Maria e l’Ospedale di Dergachi: la cura come resistenza
“Quando le persone vedono che ogni giorno viene fatto qualcosa, allora sono motivate a rimanere, convinte che più gente ritornerà”
Prima dell’invasione, Maria insegnava all’università, formando nuovi terapisti dopo il tirocinio. Aveva studiato medicina generale all’Università di Kharkiv e lavorava nella clinica cardiologica della città. La guerra ha stravolto la sua vita: suo figlio, che aveva appena sei anni, ha frequentato l’asilo per poco tempo prima che le scuole chiudessero per motivi di sicurezza. Kharkiv è stata devastata dai bombardamenti e Maria si è trasferita a Kyiv, mentre il resto della sua famiglia è rimasto. Poi, nel febbraio 2023, ha deciso di tornare: “Kharkiv è casa mia. Ho sentito il bisogno di esserci.”
Maria è coinvolta nel progetto implementato da WeWorld e finanziato dall’Agenzia Italiana per la Cooperazione allo Sviluppo (AICS) nell’ambito dell’Iniziativa di emergenza a favore della popolazione colpita dal conflitto in Ucraina e nei Paesi limitrofi (AID 012832), che attraverso oltre 26 progetti e 100 partner porta aiuto a un milione di persone in Ucraina e Moldova. Grazie al supporto di AICS, WeWorld sta rafforzando il sistema sanitario della regione: ha formato il personale dell’ospedale di Dergachi con il metodo WASH FIT (Water and Sanitation for Health Facility Improvement Tool ) e ora sta riabilitando l’ambulatorio del villaggio di Slatino, nella comunità di Dergachi, per garantire accesso alle cure mediche di base.
Oggi Maria dirige il Centro di assistenza sanitaria di Dergachi, nell’oblast di Kharkiv, guidando un team di medici e infermieri che ogni giorno garantisce cure in un contesto in cui l’ordinario è diventato emergenza. Qui, la guerra non ha solo portato feriti e traumi: ha reso difficile anche la gestione delle malattie comuni. Un’influenza trascurata può trasformarsi in un rischio grave, un diabete non trattato porta a complicazioni irreversibili, un attacco d’asma senza farmaci può diventare fatale.

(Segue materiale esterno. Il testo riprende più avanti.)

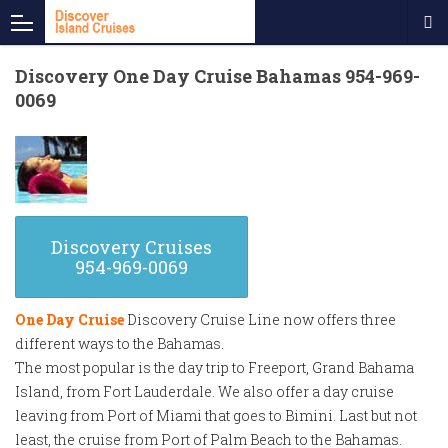
Discovery One Day Cruise Bahamas 954-969-
0069
Discovery Cruises
954-969-0069
One Day Cruise
Discovery Cruise Line now offers three
different ways to the Bahamas.
The most popular is the day trip to Freeport, Grand Bahama
Island, from Fort Lauderdale. We also offer a day cruise
leaving from Port of Miami that goes to Bimini. Last but not
least, the cruise from Port of Palm Beach to the Bahamas.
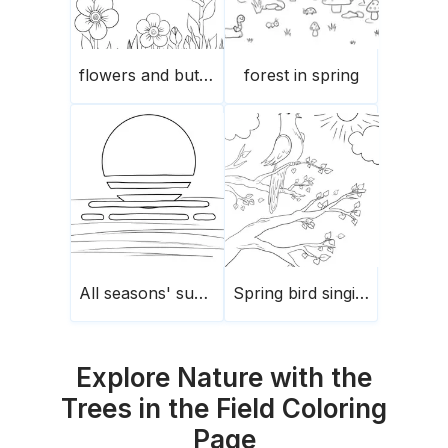
flowers and butterflies
forest in spring
All seasons' sunset
Spring bird singing
Explore Nature with the
Trees in the Field Coloring
Page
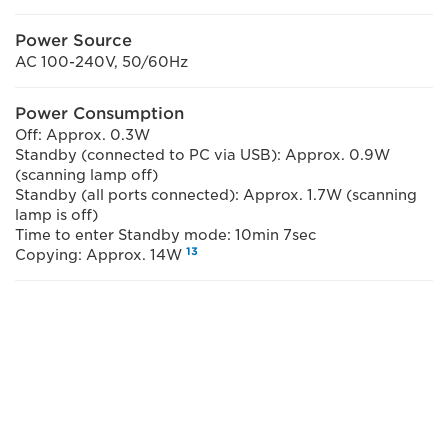
Power Source
AC 100-240V, 50/60Hz
Power Consumption
Off: Approx. 0.3W
Standby (connected to PC via USB): Approx. 0.9W
(scanning lamp off)
Standby (all ports connected): Approx. 1.7W (scanning
lamp is off)
Time to enter Standby mode: 10min 7sec
13
Copying: Approx. 14W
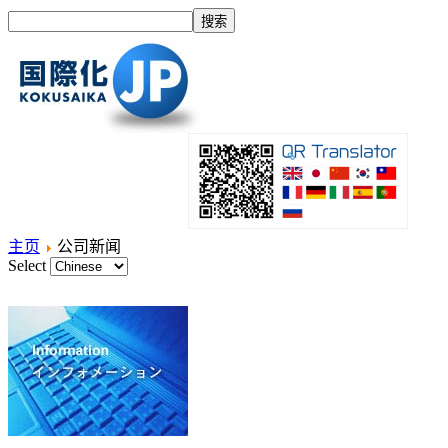
主页
公司新闻
Select
主页
什么是国际化？
产品
服务项目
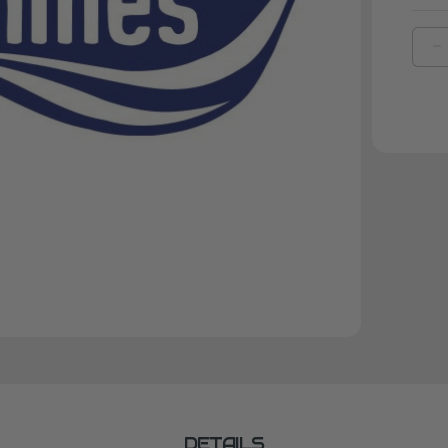
D
Q
O
I
F
F
K
9
DETAILS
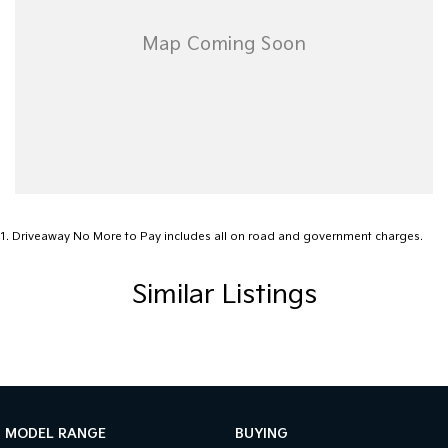
1
.
Driveaway No More to Pay includes all on road and government charges.
Similar Listings
MODEL RANGE
BUYING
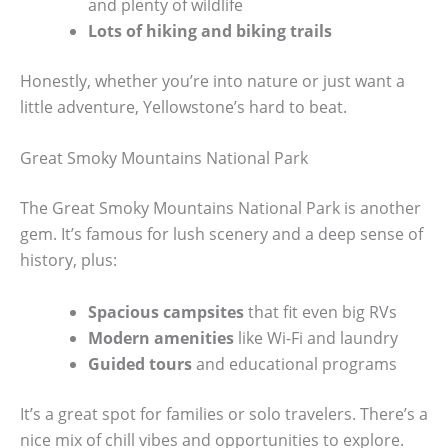
and plenty of wildlife
Lots of hiking and biking trails
Honestly, whether you’re into nature or just want a
little adventure, Yellowstone’s hard to beat.
Great Smoky Mountains National Park
The Great Smoky Mountains National Park is another
gem. It’s famous for lush scenery and a deep sense of
history, plus:
Spacious campsites
that fit even big RVs
Modern amenities
like Wi-Fi and laundry
Guided tours
and educational programs
It’s a great spot for families or solo travelers. There’s a
nice mix of chill vibes and opportunities to explore.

I bisogni sono enormi. Squadre mobili attraversano le aree più difficili per raggiungere i pazienti, spesso senza le condizioni minime di sicurezza. L’ospedale di Dergachi è diventato un punto di riferimento per i villaggi circostanti, dove molti sono fuggiti dopo lo scoppio della guerra. Eppure, in moltissimi, per lo più anziani, hanno scelto di non andarsene. “Facciamo tutto il possibile per raggiungere tutti. Quando le persone vedono che ogni giorno si costruisce qualcosa, trovano la forza di restare. E credono che altri torneranno.”
Maria trova ispirazione nella determinazione dei suoi colleghi che come lei hanno scelto di restare. Tra loro c’è il direttore di una clinica a Nova Kozacha, bombardata dalle truppe russe nel dicembre 2023. L’edificio è stato gravemente danneggiato, costringendo il personale all’evacuazione. Ma lui non ha rinunciato. Senza un ambulatorio dove ricevere i pazienti, ogni giorno ha percorso fino a 25 km per raggiungere chi aveva bisogno, offrendo assistenza nei villaggi più vicini al confine russo. Circa 800 persone sono ancora lì, in attesa di cure.
Maria non cerca riconoscimenti. Sa solo che ogni giorno, ogni visita, ogni farmaco consegnato, ogni paziente raggiunto fa la differenza. Qui, la resistenza non è solo sopravvivere: è tenere in piedi un sistema sanitario che rischia di crollare.
In un contesto in cui tutto si sgretola – case, certezze, legami – curare significa anche ricostruire. Ogni gesto, ogni trattamento, ogni forma di assistenza è un filo che tiene insieme la comunità, impedendole di sfilacciarsi del tutto: “Restare, prendersi cura degli altri: è così che si resiste”.